1993, domenica, esterno giorno. Segesta è sempre stata una meta particolare, dove è bello trascorrere qualche ora in totale relax all’ombra delle colonne doriche del Tempio Grande. E’ così che ricordo quel pomeriggio di fine settembre in cui decisi di andare a riposarmi e chissà, non si sa mai, scattare qualche fotografia. Ad un tratto, mentre mi godo il rosso del tramonto che radente illumina metà del tempio, nonostante la giornata fosse abbastanza nuvolosa, mi imbatto in un giovane giapponese che armeggia con una piccola fotocamera, la monta su un treppiedi d’altri tempi e comincia ad osservare il sole coprendosi con un cartoncino. Ma che vuole fare, pensai in un primo momento e mi misi da una parte ad osservarlo. Ma osservarlo non bastava, anche io avevo la mia macchina fotografica e mi piaceva. Mi piaceva la luce, mi piaceva il suo stile, il suo gesto. E aspettavo e fotografavo. Ad un tratto appena la luce era quella che lui desiderava, non appena gli ultimi raggi di sole di quel tramonto si fecero spazio tra le nuvole lui azionò qualcosa sulla macchina fotografica, si piazzò velocemente davanti la fotocamera e aspettò il clic. Autoscatto, ecco cosa stava aspettando. Doveva farsi un ritratto, un autoscatto davanti al tempio grande e per questo aveva aspettato pazientemente la luce giusta come dovrebbe fare ogni buon fotografo. Quel giorno cominciò per me un percorso, quell’uomo mi stimolò una curiosità: ma cosa spinge la gente a fotografare, i turisti a scendere da un bus tutti compatti, impugnare le loro macchinette e scattare tutti contemporanemente quasi la steffa foto di un tempio, di una chiesa, di un tramonto; cosa spinge un anziano a fotografare da anni la stessa festa popolare con la sua vecchia instamatic.
Da quel momento ho iniziato a scattare foto di gente che fotografa, nelle situazioni più svariate. Turisti per lo più, ma anche fotografi, mamme e studenti. Insomma tutti.

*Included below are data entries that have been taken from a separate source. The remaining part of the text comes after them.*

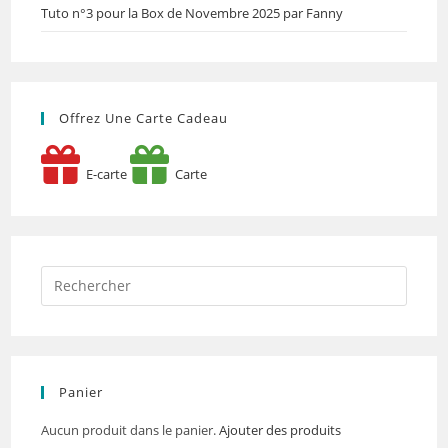
Tuto n°3 pour la Box de Novembre 2025 par Fanny
Offrez Une Carte Cadeau
E-carte
Carte
Panier
Aucun produit dans le panier.
Ajouter des produits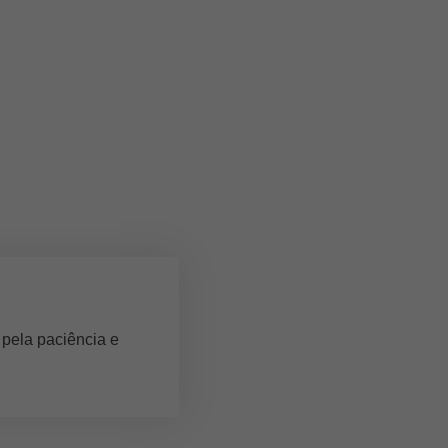
 pela paciência e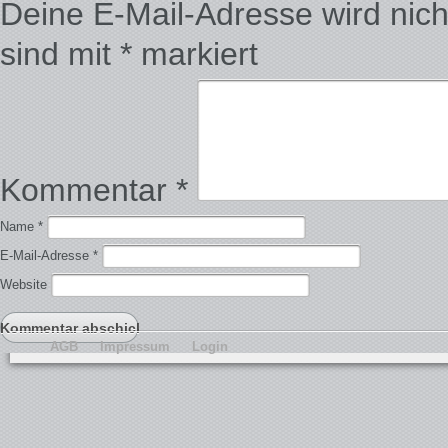
Deine E-Mail-Adresse wird nicht 
sind mit
*
markiert
Kommentar
*
Name
*
E-Mail-Adresse
*
Website
AGB
Impressum
Login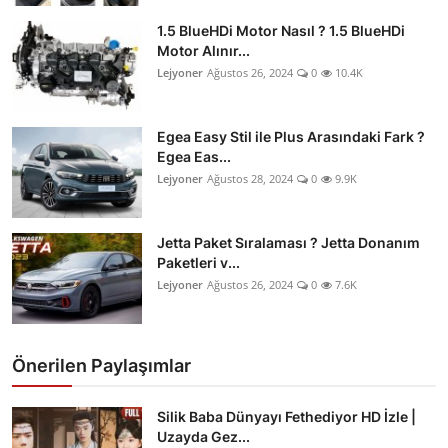
İkinci El & Ekspertiz
1.5 BlueHDi Motor Nasıl ? 1.5 BlueHDi
Motor Alınır...
Muayene & Emisyon
Lejyoner
Ağustos 26, 2024
0
10.4K
Trafik Cezaları & Mevzuat
Egea Easy Stil ile Plus Arasındaki Fark ?
Egea Eas...
Ehliyet & Ruhsat İşlemleri
Lejyoner
Ağustos 28, 2024
0
9.9K
Sigorta & Kasko
Jetta Paket Sıralaması ? Jetta Donanım
Yakıt, LPG & Elektrikli
Paketleri v...
Lejyoner
Ağustos 26, 2024
0
7.6K
Önerilen Paylaşımlar
Silik Baba Dünyayı Fethediyor HD İzle |
Uzayda Gez...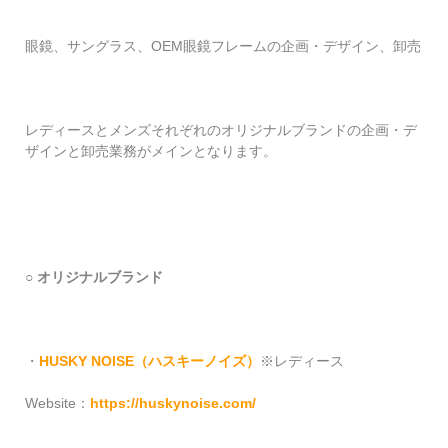
眼鏡、サングラス、OEM眼鏡フレームの企画・デザイン、卸売
レディースとメンズそれぞれのオリジナルブランドの企画・デ
ザインと卸売業務がメインとなります。
○ オリジナルブランド
・
HUSKY NOISE
（ハスキーノイズ）
※レディース
Website：
https://huskynoise.com/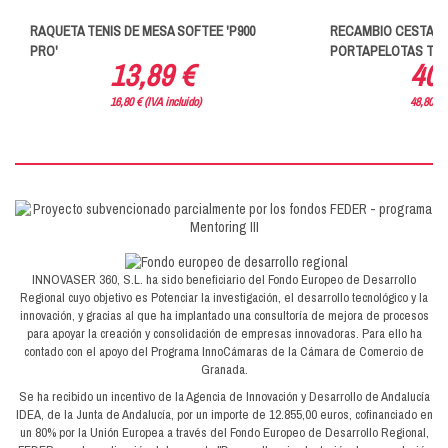
RAQUETA TENIS DE MESA SOFTEE 'P900
RECAMBIO CESTA 
PRO'
PORTAPELOTAS TENIS
13,89 €
40,
16,80 € (IVA incluido)
48,80 € (
INNOVASER 360, S.L. ha sido beneficiario del Fondo Europeo de Desarrollo
Regional cuyo objetivo es Potenciar la investigación, el desarrollo tecnológico y la
innovación, y gracias al que ha implantado una consultoría de mejora de procesos
para apoyar la creación y consolidación de empresas innovadoras. Para ello ha
contado con el apoyo del Programa InnoCámaras de la Cámara de Comercio de
Granada.
Se ha recibido un incentivo de la Agencia de Innovación y Desarrollo de Andalucía
IDEA, de la Junta de Andalucía, por un importe de 12.855,00 euros, cofinanciado en
un 80% por la Unión Europea a través del Fondo Europeo de Desarrollo Regional,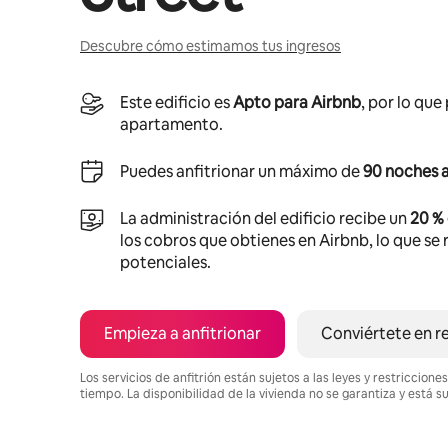
Descubre cómo estimamos tus ingresos
Este edificio es
Apto para Airbnb
, por lo que
apartamento.
Puedes anfitrionar un máximo de
90 noches a
La administración del edificio recibe un
20 %
los cobros que obtienes en Airbnb, lo que se r
potenciales.
Empieza a anfitrionar
Conviértete en r
Los servicios de anfitrión están sujetos a las leyes y restriccio
tiempo. La disponibilidad de la vivienda no se garantiza y está s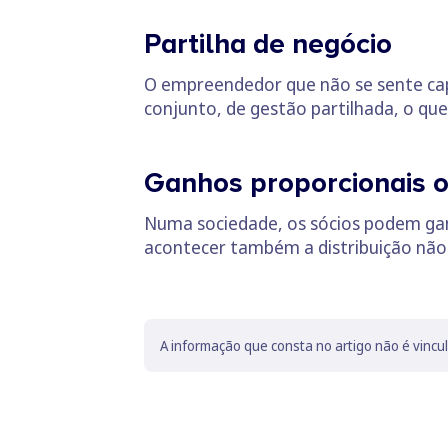
Partilha de negócio
O empreendedor que não se sente capa
conjunto, de gestão partilhada, o qu
Ganhos proporcionais 
Numa sociedade, os sócios podem ga
acontecer também a distribuição não p
A informação que consta no artigo não é vincu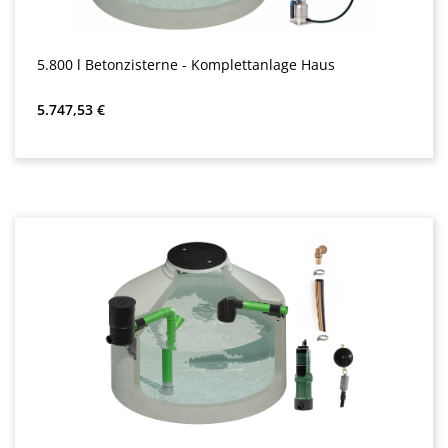
5.800 l Betonzisterne - Komplettanlage Haus
Almindelig pris:
5.747,53 €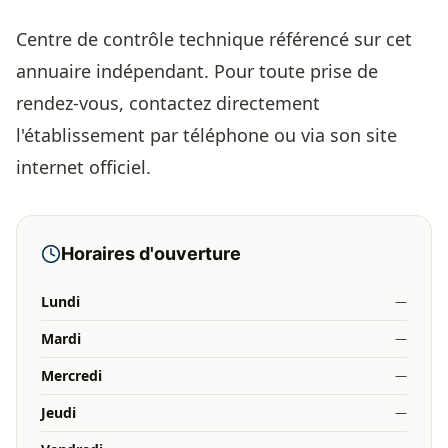
Centre de contrôle technique référencé sur cet
annuaire indépendant. Pour toute prise de
rendez-vous, contactez directement
l'établissement par téléphone ou via son site
internet officiel.
Horaires d'ouverture
Lundi
—
Mardi
—
Mercredi
—
Jeudi
—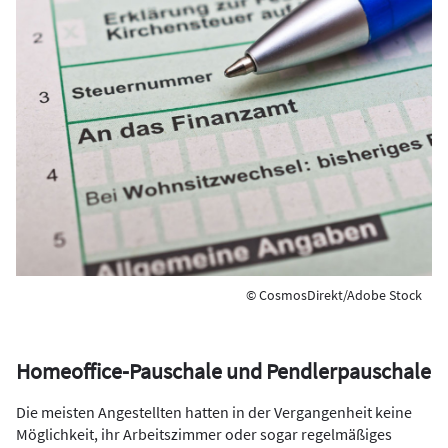
© CosmosDirekt/Adobe Stock
Homeoffice-Pauschale und Pendlerpauschale
Die meisten Angestellten hatten in der Vergangenheit keine
Möglichkeit, ihr Arbeitszimmer oder sogar regelmäßiges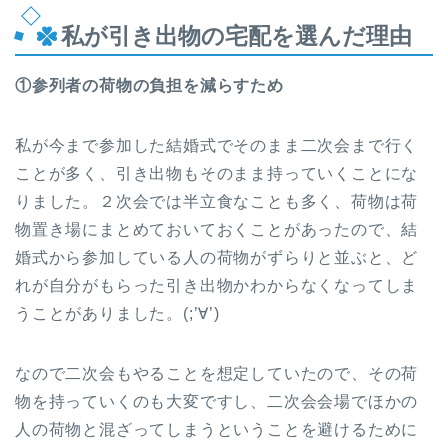
私が引き出物の宅配を選んだ理由
①参列者の荷物の負担を減らすため
私が今まで参加した結婚式でそのまま二次会まで行く
ことが多く、引き出物もそのまま持っていくことにな
りました。２次会では半立食なことも多く、荷物は荷
物置き場にまとめておいておくことがあったので、結
婚式から参加している人の荷物がずらりと並ぶと、ど
れが自分がもらった引き出物かわからなくなってしま
うことがありました。(;’∀’)
なので二次会もやることを想定していたので、その荷
物を持っていくのも大変ですし、二次会会場でほかの
人の荷物と混ざってしまうということを避けるために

Erano solo i primi anni 90 e, nonostante già comparivano i primi telefoni cellulari che non potevano proprio essere definiti portatili, nessuno di noi mortali avrebbe mai potuto immaginare come sarebbe cambiato il mondo dei telefonini e della fotografia. Negli anni questa attrazione per la gente che fotografa non mi ha mai lasciato e anche oggi, quando posso cerco di raccontare il cambiamento al punto da scoprire (ma era facile per tutti) che sono diminuite le macchine fotografiche e che hanno lasciato il posto agli smartphone.
Dire che oggi è più difficile fotografare e che gli smartphone costituiscono un problema per i fotografi professionisti è molto vero ma soprattutto perchè ci impediscono fisicamente di fotografare, di vedere la scena a volte e sono sempre più aggressivi con l’uso di aste di ogni genere e di ogni altezza. Questo è veramente un problema, per il resto non credo che la professione del fotogiornalista finirà a causa o per colpa della diffusione degli smartphone o per la concorrenza della gente che fotografa ogni cosa. Rischia di finire per altre ragioni ma questo è un discorso abbastamza complesso da affrontare in questo luogo.
Differente è invece la riflessione che andrebbe fatta sul modo di fotografarsi, e qui ritorna in ballo il mio giapponesino davanti il tempio di Segesta, l’origine di tutto direi. L’autoscatto di una volta, riflessivo, ponderato e centellinato è stato barbaramente ucciso dal selfie, dalla mania del selfie, dall’ossessione di riprendersi, di esserci, di apparire, sempre e ovunque.
Un novello narcisismo che ci sta divorando sempre di più e per il quale non riesco ad immaginare una fine. Certamente è un segno del cambiamento dei tempi e della cultura dei popoli ma forse anche segno della perdita di alcuni valori o di sentimenti che una volta si preferiva o si tendeva a tenere conservati nella propria intimità, nella propria memoria, pronti per essere raccontati nelle serate agli amici più cari. Adesso invece anche il selfie ci ha tolto la possibilità di parlare, bisogna solo vedere. Far vedere le proprie gesta, gli incontri importanti. Tutte cose che sono diventate decisamente più importanti da vedere piuttosto che da raccontare. Quasi come se il mondo fosse improvvisamente diventato diffidente, come se la gente non volesse più credere alle parole degli altri ma avesse bisogno solo di vedere, di avere prove fotografiche per credere nel prossimo.
Certamente tutti elementi da mettere in mano ad un buon strizzacervelli, lui sicuramente sarebbe in grado di spiegarceli. Dopo essersi fatto un bel selfie magari.